PASSAGE PROVIDED:

Testing e-cigarette gateway vs diversion scenarios against reality using simulation modeling
Competing evidence exists regarding whether e-cigarettes are a "gateway" to cigarette smoking among youth, or whether e-cigarettes are offsetting cigarette use among adolescents who have a propensity for tobacco use (any product). Population-level trends can be used to test the predictions of these competing hypothesis. A simulation model is developed to replicate historical trends in youth tobacco use through 2010 (before e-cigarettes became available), and gateway/catalyst and diversion effects are "switched on" in the model, to examine whether each scenario is consistent with observed data. The base-case model (no catalyst or diversion) overpredicts the actual number of smokers in 2020. The catalyst effect even further overpredicts the actual number of smokers; thus catalyst is inconsistent with real data, as it predicts more smokers but in reality there are fewer. A diversion effect with an exponential decay constant of 55.4% e-cigarette users/year is necessary to explain actual data. Though this simulation can't prove that diversion is actually occurring in reality, it provides a "reality check" showing that diversion far better explains actual data on youth tobacco use.

INFORMATION SUPPLIED:
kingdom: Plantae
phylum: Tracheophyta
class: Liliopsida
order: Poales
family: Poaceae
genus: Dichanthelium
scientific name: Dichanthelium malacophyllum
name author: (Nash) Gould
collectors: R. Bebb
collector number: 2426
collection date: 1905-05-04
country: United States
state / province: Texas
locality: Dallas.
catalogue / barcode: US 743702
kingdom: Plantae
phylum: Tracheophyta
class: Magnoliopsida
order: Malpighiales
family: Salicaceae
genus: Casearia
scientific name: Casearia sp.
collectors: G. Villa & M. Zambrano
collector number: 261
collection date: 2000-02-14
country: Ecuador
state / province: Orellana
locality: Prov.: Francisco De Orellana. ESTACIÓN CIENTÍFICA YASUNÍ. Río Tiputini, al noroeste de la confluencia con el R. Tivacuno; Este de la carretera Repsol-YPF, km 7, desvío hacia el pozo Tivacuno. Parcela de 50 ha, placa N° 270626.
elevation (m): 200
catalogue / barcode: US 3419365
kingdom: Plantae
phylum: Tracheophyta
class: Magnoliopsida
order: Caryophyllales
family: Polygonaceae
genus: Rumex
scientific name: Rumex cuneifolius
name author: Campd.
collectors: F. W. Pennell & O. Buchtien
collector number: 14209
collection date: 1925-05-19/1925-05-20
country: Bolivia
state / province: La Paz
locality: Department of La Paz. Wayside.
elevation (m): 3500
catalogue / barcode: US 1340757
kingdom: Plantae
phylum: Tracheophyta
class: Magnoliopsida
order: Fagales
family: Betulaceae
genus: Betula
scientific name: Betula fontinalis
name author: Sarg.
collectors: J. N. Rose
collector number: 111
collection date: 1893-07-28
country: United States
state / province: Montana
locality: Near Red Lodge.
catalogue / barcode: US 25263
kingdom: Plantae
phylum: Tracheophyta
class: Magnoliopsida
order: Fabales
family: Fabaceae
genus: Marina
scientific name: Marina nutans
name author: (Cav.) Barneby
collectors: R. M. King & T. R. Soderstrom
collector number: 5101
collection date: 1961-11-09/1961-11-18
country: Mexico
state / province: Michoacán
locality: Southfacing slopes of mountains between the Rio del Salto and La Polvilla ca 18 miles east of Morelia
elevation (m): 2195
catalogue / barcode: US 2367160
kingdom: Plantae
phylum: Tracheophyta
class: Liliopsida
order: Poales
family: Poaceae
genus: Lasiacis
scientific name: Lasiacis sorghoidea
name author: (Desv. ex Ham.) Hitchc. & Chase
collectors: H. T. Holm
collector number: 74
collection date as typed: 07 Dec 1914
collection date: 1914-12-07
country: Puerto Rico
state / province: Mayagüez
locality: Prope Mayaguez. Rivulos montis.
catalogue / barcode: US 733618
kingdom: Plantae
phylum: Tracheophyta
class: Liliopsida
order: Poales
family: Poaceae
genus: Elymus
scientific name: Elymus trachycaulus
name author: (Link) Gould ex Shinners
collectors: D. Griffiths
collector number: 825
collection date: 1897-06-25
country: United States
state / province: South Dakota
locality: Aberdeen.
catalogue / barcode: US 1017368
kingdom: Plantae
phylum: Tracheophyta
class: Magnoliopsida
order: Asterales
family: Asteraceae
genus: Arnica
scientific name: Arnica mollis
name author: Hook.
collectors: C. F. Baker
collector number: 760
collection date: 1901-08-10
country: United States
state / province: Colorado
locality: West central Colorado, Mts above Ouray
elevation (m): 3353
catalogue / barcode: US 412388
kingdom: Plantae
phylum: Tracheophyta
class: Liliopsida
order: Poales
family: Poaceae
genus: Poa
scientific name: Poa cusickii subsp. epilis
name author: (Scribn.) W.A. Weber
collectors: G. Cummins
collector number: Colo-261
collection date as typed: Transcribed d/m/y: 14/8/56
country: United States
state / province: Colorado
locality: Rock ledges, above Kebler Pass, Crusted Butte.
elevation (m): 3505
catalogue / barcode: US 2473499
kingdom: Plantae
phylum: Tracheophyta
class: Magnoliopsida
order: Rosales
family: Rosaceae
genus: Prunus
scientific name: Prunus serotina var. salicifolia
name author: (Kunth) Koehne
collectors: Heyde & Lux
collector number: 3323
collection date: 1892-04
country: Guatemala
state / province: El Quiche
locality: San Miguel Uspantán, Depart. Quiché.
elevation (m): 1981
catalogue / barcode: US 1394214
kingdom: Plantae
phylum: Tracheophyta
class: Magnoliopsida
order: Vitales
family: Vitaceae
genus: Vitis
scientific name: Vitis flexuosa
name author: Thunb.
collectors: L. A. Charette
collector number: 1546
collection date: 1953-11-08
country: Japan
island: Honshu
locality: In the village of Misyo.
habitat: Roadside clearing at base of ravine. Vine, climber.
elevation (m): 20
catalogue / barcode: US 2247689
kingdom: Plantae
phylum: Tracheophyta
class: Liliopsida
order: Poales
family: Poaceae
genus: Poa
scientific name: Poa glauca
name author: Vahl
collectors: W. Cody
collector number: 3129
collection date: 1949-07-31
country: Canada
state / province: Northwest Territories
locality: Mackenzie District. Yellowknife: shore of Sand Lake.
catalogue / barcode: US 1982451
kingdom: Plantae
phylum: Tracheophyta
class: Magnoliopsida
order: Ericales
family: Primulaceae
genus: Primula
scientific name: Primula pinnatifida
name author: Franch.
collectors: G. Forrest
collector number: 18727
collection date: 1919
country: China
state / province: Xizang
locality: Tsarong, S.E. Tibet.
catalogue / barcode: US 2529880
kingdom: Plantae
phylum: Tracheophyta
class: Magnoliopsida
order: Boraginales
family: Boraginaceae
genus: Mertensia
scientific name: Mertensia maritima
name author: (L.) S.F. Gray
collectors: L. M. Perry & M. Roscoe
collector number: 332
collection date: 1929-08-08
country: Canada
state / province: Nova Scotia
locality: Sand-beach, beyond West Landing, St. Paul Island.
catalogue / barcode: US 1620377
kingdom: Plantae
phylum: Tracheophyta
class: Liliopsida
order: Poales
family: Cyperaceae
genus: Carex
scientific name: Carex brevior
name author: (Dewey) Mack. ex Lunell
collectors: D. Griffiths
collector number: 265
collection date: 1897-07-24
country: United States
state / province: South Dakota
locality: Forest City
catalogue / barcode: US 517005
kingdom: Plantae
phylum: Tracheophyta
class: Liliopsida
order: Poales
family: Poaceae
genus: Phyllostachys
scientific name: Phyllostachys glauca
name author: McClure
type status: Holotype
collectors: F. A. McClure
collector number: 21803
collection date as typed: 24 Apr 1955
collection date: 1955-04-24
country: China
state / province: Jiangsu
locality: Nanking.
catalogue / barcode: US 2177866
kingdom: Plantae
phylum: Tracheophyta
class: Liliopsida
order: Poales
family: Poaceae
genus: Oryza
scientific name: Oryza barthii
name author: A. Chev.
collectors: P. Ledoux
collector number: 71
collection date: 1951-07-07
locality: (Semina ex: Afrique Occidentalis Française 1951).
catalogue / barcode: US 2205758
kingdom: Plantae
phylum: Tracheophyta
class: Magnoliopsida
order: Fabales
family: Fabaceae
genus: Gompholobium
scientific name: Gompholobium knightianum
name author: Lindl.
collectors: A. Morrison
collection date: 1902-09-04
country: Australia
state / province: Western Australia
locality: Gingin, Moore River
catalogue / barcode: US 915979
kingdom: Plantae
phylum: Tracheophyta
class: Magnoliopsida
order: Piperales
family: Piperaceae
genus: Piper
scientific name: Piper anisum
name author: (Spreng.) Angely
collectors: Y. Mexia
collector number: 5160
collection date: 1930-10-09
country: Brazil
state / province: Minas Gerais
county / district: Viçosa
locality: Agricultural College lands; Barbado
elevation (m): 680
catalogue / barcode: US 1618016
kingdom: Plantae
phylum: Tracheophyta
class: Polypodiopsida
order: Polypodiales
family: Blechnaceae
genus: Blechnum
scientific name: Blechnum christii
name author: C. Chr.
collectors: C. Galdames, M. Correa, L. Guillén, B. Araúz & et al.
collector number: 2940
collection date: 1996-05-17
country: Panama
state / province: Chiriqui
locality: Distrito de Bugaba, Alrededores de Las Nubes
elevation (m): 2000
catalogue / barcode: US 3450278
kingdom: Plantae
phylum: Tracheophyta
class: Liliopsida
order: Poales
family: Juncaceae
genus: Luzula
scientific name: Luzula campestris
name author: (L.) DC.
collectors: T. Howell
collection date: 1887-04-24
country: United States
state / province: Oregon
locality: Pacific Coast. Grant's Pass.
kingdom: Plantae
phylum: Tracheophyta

WHAT YOU NEED TO DO:
[1] According to the e-cigarette abstract, what exponential decay constant must the diversion effect have to explain actual data?
[2] Decide whether each statement agrees with the e-cigarette abstract, answering yes or no and quoting the deciding words: (a) The simulation model was built to replicate youth tobacco use trends through 2010. (b) The catalyst effect predicts fewer smokers than the base-case model. (c) The simulation proves that diversion is actually occurring.
Rely solely on the e-cigarette abstract when answering.

SOLUTIONS FOR EACH TASK:
[1] 55.4% e-cigarette users/year

[2]
(a) Yes: "A simulation model is developed to replicate historical trends in youth tobacco use through 2010"
(b) No: "The catalyst effect even further overpredicts the actual number of smokers"
(c) No: "Though this simulation can't prove that diversion is actually occurring in reality"